In the wake of the recent furor over debanking, Mike Dudas (Managing Partner at 6MV, a crypto-focused VC firm) suggested that crypto companies worried about debanking work with one of his portfolio companies, a crypto-native business neobank called Dakota:
Dakota describes itself as a “modern banking platform, powered by stablecoins and backed by U.S. Treasuries”:
The CEO of Dakota explained on Twitter that the benefit of this approach — using stablecoins instead of regulated banks to store customers’ deposits — is safer because rather than lending your money to a bank (which might lose the money by making bad loans), crypto banks like Dakota convert customer deposits into T-Bills, giving customers “a direct claim on those T-Bills”:
That sounds great, but it leaves me with a lot of questions.
How does Dakota buying T-Bills with my deposits give me a direct claim on those T-Bills?
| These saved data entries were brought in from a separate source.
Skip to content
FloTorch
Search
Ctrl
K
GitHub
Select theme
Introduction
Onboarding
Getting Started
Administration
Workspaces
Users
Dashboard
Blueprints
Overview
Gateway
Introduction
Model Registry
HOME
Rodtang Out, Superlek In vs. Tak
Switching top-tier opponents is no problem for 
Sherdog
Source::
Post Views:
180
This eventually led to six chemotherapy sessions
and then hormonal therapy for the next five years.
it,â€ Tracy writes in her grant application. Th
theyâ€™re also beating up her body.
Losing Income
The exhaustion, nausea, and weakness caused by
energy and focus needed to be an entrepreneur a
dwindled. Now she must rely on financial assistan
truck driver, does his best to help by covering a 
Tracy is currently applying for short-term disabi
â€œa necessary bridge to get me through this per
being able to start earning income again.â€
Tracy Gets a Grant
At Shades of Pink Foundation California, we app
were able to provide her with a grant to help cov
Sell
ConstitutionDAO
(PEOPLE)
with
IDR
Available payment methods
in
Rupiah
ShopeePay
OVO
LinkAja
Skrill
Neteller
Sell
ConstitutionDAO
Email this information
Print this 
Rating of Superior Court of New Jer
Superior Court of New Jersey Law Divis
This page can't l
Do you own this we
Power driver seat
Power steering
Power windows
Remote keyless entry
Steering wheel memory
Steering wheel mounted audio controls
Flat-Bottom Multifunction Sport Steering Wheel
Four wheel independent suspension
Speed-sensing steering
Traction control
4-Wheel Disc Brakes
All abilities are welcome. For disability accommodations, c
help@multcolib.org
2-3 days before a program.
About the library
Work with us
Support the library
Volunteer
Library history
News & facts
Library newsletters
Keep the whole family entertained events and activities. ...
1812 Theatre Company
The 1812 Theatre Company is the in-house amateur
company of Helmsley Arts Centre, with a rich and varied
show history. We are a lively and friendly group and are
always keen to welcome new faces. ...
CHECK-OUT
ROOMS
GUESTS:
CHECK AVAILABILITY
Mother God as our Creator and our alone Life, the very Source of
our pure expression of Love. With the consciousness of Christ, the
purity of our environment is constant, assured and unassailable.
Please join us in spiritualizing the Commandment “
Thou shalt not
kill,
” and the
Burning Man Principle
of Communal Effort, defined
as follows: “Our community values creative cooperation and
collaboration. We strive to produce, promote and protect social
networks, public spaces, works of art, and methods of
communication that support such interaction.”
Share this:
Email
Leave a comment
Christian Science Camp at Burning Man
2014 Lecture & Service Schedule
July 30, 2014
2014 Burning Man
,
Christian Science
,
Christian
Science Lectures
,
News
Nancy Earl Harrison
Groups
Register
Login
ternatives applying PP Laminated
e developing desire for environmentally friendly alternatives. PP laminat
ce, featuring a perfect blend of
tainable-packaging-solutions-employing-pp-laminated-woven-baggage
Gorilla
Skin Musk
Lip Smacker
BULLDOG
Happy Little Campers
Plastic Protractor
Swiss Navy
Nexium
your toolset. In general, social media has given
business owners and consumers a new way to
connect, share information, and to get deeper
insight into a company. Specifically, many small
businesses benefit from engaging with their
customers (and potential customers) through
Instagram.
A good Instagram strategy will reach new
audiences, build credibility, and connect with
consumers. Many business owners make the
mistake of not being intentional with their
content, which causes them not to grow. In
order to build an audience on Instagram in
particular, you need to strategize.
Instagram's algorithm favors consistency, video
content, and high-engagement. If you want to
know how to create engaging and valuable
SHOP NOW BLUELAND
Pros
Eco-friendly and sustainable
If Dakota fails, what’s the process for me to submit a claim to the U.S. government to get my money back? How does Dakota ensure that customer assets don’t get co-mingled or end up getting trapped in bankruptcy proceedings, as happened with Voyager and now Synapse? What regulator is overseeing Dakota and ensuring that they have good answers to these questions?
(Editor’s Note — I asked Ryan some of these questions on Twitter but did not receive answers by the time this essay was published.)
These are the exact problems that the FDIC, with its expertise in resolving failed banks, specializes in solving.
In its FAQ section, Dakota says that it does not offer FDIC insurance. This is an important clarification, as Dakota also says in the disclosure at the top of its homepage that its U.S. banking partners “are FDIC members,” as well as mentioning further down on the homepage that “Deposits and balances are protected by top insurance plans.” (this is apparently in reference to cyber, crime, and E&O insurance that Dakota has as a company … not deposit insurance for customers).
Confusing!
And what about the risk that the stablecoins backing these deposits aren’t actually as stable as Dakota claims?
Don’t worry! According to Dakota’s FAQs:
Since deposits are held as stablecoins like USDC and backed by U.S. Treasuries, the need for traditional FDIC insurance is mitigated. Stablecoins provide a safer, more transparent option, as they are issued by regulated entities that regularly demonstrate proof of reserves.
OK, so USDC. That sounds good. Circle (the issuer of USDC) is known to be a reputable company that takes trust and transparency seriously.
Am I correct in assuming that all Dakota deposits are automatically converted into and held in USDC?
Nope!
From Dakota’s terms of service:
By default, fiat currencies sent into the Dakota Platform are automatically issued and converted into Dakota’s proprietary stablecoin DKUSD (“DKUSD”).
OK. Is there any information on Dakota’s website about DKUSD? Perhaps an attestation from a reputable accounting firm about what mix of assets DKUSD is backed by?
Nope!
There is a way to make this model work, as Austin Campbell helpfully outlined on Twitter, but it’s very complex and requires exceptional execution to pull it off. And to be honest, it just doesn’t seem worth it when BaaS, enabled through a direct relationship with an FDIC-insured bank, is sitting right there as a perfectly viable alternative.
I like stablecoins as much as the next guy, but I’m not wild about this sudden impulse to shoehorn them into every banking and payments use case we think of.